Récolte et conservation: le bon geste au bon moment
On coupe le concombre au sécateur en laissant 1 cm de pédoncule, sans tirer. Une traction peut casser la tige principale ou arracher le plant, surtout quand il est chargé.
Les fruits se conservent une semaine au réfrigérateur dans le bac à légumes, mais ils perdent rapidement leur croquant. L’idéal est de les cueillir le matin, de les plonger dans l’eau froide pour resserrer la chair, puis de les essuyer. Un concombre qui ramollit au frigo a été stocké trop longtemps.
Si votre production dépasse vos besoins, quelques pieds en moins la saison suivante rétabliront l’équilibre. Un excédent transformé en soupe froide ou en tzatzíki se gère plus facilement qu’un surplus perdu dans le compost.
Questions fréquentes
Pourquoi mes concombres jaunissent-ils quand ils atteignent 5 à 8 cm?

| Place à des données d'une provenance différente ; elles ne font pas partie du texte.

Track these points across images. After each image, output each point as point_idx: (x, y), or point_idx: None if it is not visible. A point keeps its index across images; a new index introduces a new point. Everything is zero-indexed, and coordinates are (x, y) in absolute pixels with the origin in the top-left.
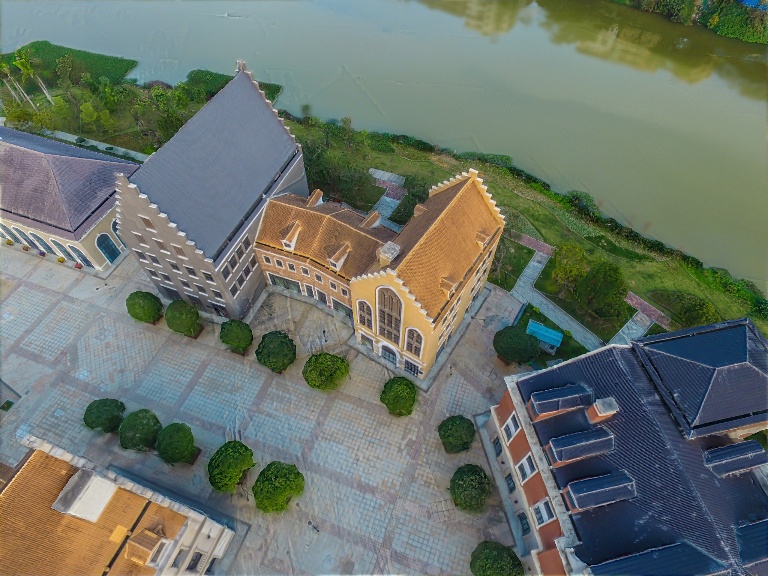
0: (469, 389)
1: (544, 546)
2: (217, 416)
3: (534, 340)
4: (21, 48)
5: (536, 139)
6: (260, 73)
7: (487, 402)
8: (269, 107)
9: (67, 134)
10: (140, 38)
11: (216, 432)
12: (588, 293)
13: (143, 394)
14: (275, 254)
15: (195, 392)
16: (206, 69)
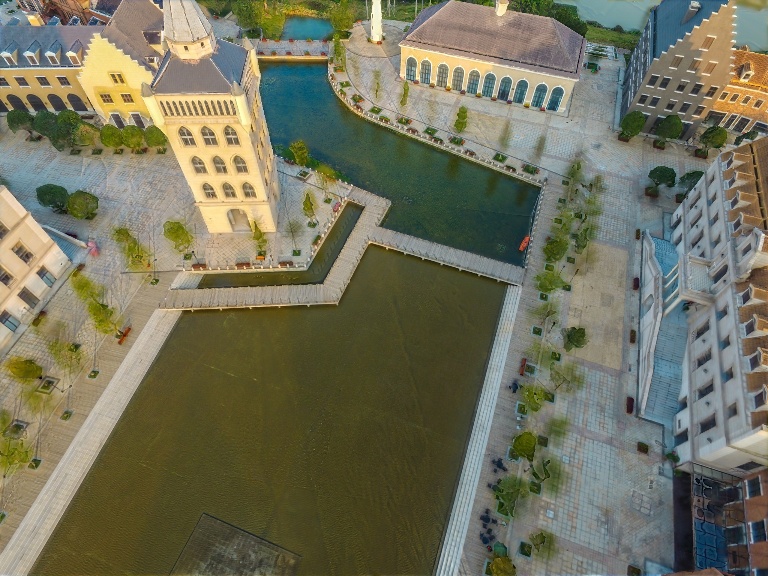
0: None
1: None
2: None
3: None
4: None
5: None
6: None
7: None
8: None
9: None
10: None
11: None
12: None
13: None
14: (731, 85)
15: None
16: None
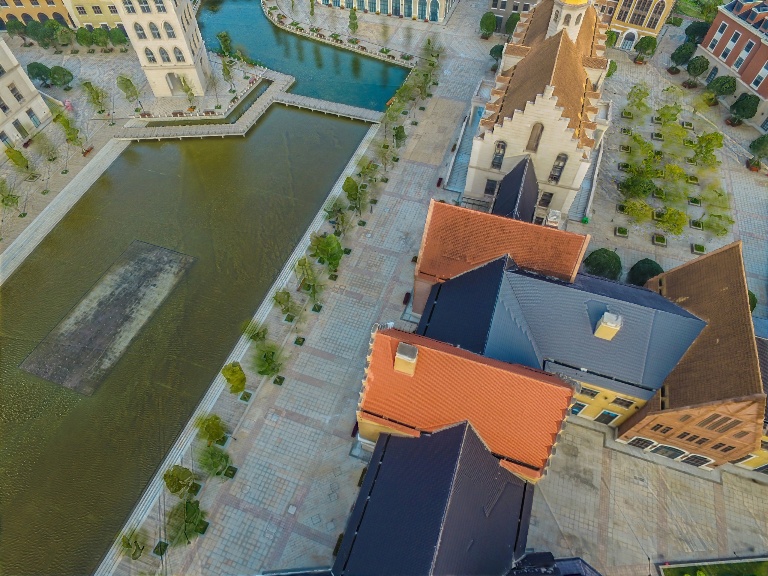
0: None
1: None
2: None
3: None
4: None
5: None
6: None
7: None
8: None
9: None
10: None
11: None
12: None
13: None
14: None
15: None
16: None
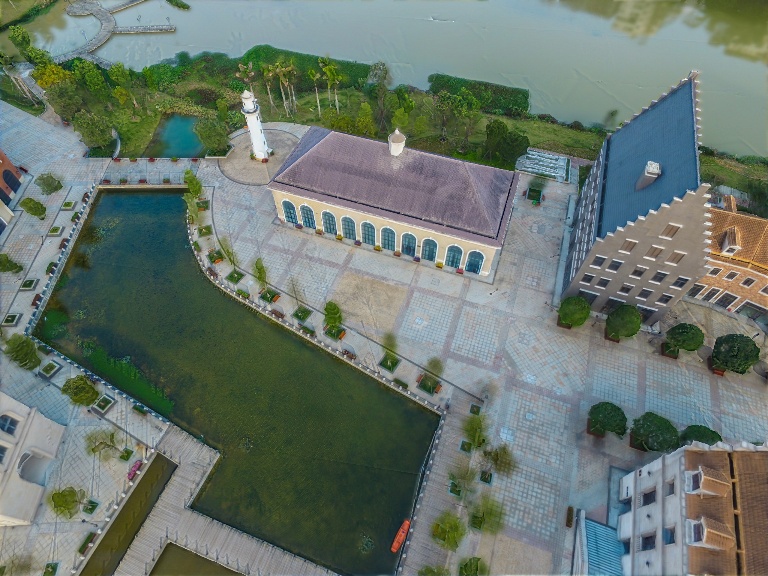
0: None
1: None
2: (685, 418)
3: None
4: (248, 52)
5: None
6: (498, 77)
7: None
8: None
9: None
10: (360, 42)
11: None
12: None
13: (600, 397)
14: None
15: (650, 394)
16: (443, 73)
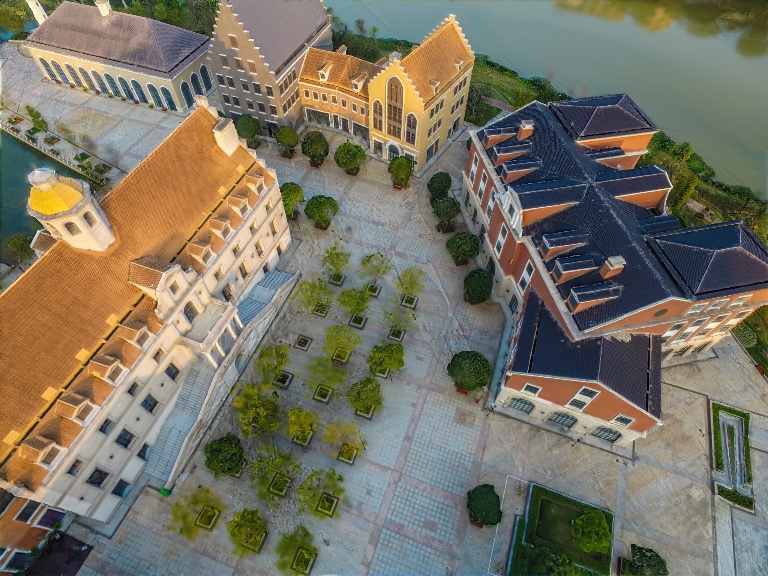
0: None
1: None
2: None
3: None
4: None
5: (509, 45)
6: None
7: None
8: None
9: None
10: None
11: None
12: None
13: None
14: (313, 85)
15: None
16: None
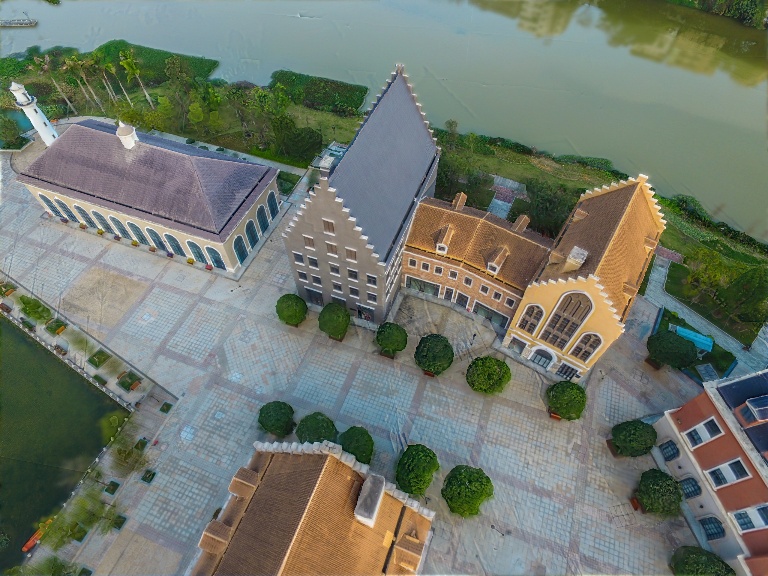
0: (623, 393)
1: (754, 551)
2: (378, 419)
3: (693, 345)
4: (99, 47)
5: (631, 142)
6: (343, 74)
7: (644, 406)
8: (418, 110)
9: (169, 134)
10: (217, 38)
11: (380, 435)
12: (738, 298)
13: (300, 397)
14: (426, 257)
15: (351, 395)
16: (289, 70)
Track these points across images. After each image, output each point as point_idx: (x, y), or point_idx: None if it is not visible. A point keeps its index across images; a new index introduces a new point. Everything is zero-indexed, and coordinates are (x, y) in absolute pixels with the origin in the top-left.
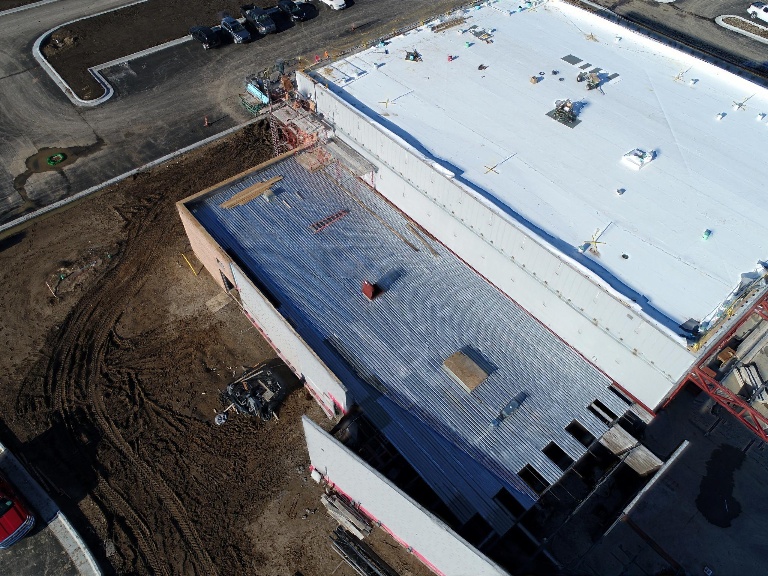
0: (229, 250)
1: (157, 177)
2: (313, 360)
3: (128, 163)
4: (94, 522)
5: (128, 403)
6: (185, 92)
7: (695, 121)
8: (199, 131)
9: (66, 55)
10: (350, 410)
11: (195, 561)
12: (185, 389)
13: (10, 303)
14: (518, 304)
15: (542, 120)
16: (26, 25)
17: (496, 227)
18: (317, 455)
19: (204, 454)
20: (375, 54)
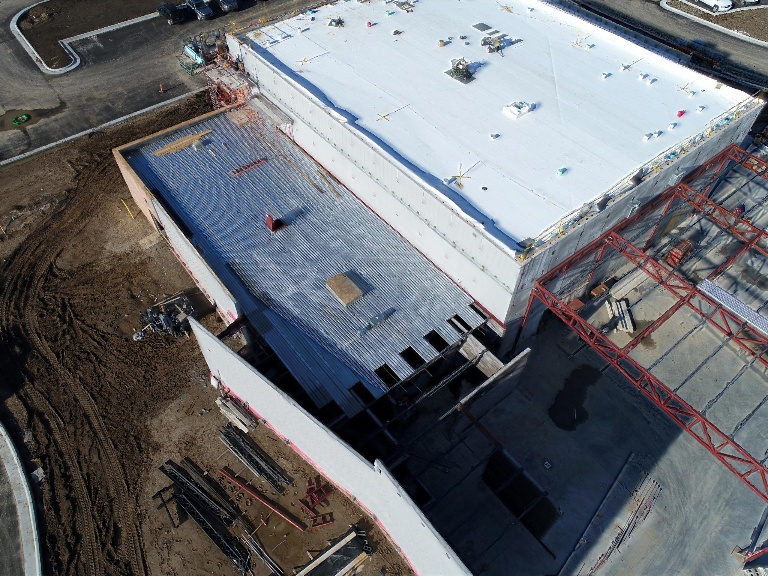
0: (154, 190)
1: (110, 136)
2: (212, 279)
3: (86, 123)
4: (17, 415)
5: (58, 322)
6: (146, 63)
7: (580, 80)
8: (154, 97)
9: (40, 29)
10: (238, 319)
11: (100, 447)
12: None
13: None
14: (403, 237)
15: (440, 77)
16: (7, 2)
17: (378, 165)
18: (210, 359)
19: (120, 364)
20: (302, 21)
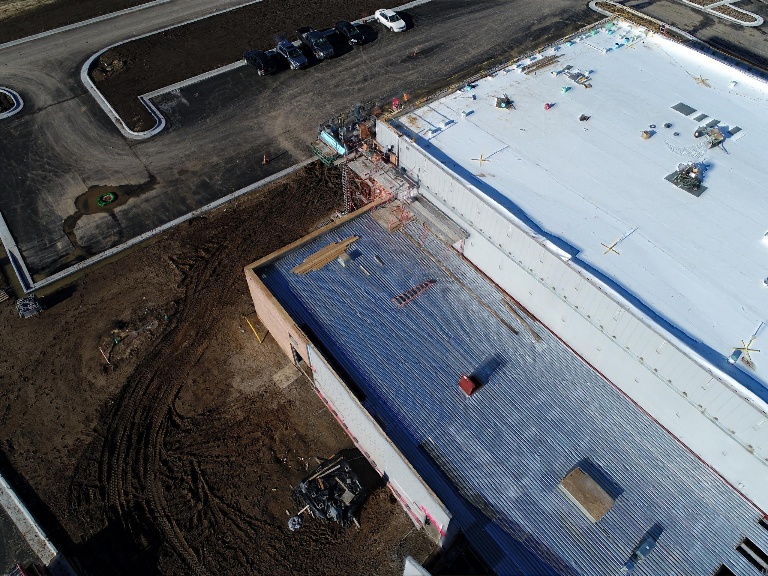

Le jaunissement précoce a deux causes principales: un stress hydrique (manque d’eau ou irrigation irrégulière) et une mauvaise pollinisation. Sans arrosage régulier, la plante sacrifie les fruits en formation. Sans pollinisation complète, l’ovaire avorte et le fruit jaunit. Plantez des fleurs à proximité pour attirer les abeilles et maintenez le sol frais en permanence.
Peut-on cultiver un pied de concombre en pot sur un balcon?
Oui, à condition d’utiliser un contenant d’au moins 60 cm de diamètre et de prévoir un tuteur solide. Le volume de terre doit soutenir les racines expansives. Arrosez quotidiennement, paillez et apportez un engrais riche en potasse dès la floraison. Placé en plein soleil et abrité du vent, le plant produit normalement.
Faut-il tailler un pied de concombre?
La taille n’est pas obligatoire. On peut pincer l’extrémité de la tige principale quand elle atteint le haut du support pour favoriser les ramifications latérales. Sur les variétés vigoureuses, supprimez les premiers gourmands à l’aisselle des feuilles pour concentrer la sève sur les fruits. C’est un geste optionnel, pas un absolu.
Quelle différence entre un pied de concombre et un pied de cornichon?
Aucune, botaniquement parlant. Le cornichon est un concombre cueilli jeune, avant maturité complète. Les variétés dites « à cornichons » sont plus compactes et produisent des fruits à peau bosselée. Un pied de concombre long peut aussi donner des cornichons si on le récolte à 5-8 cm, mais les variétés spécialisées sont plus adaptées.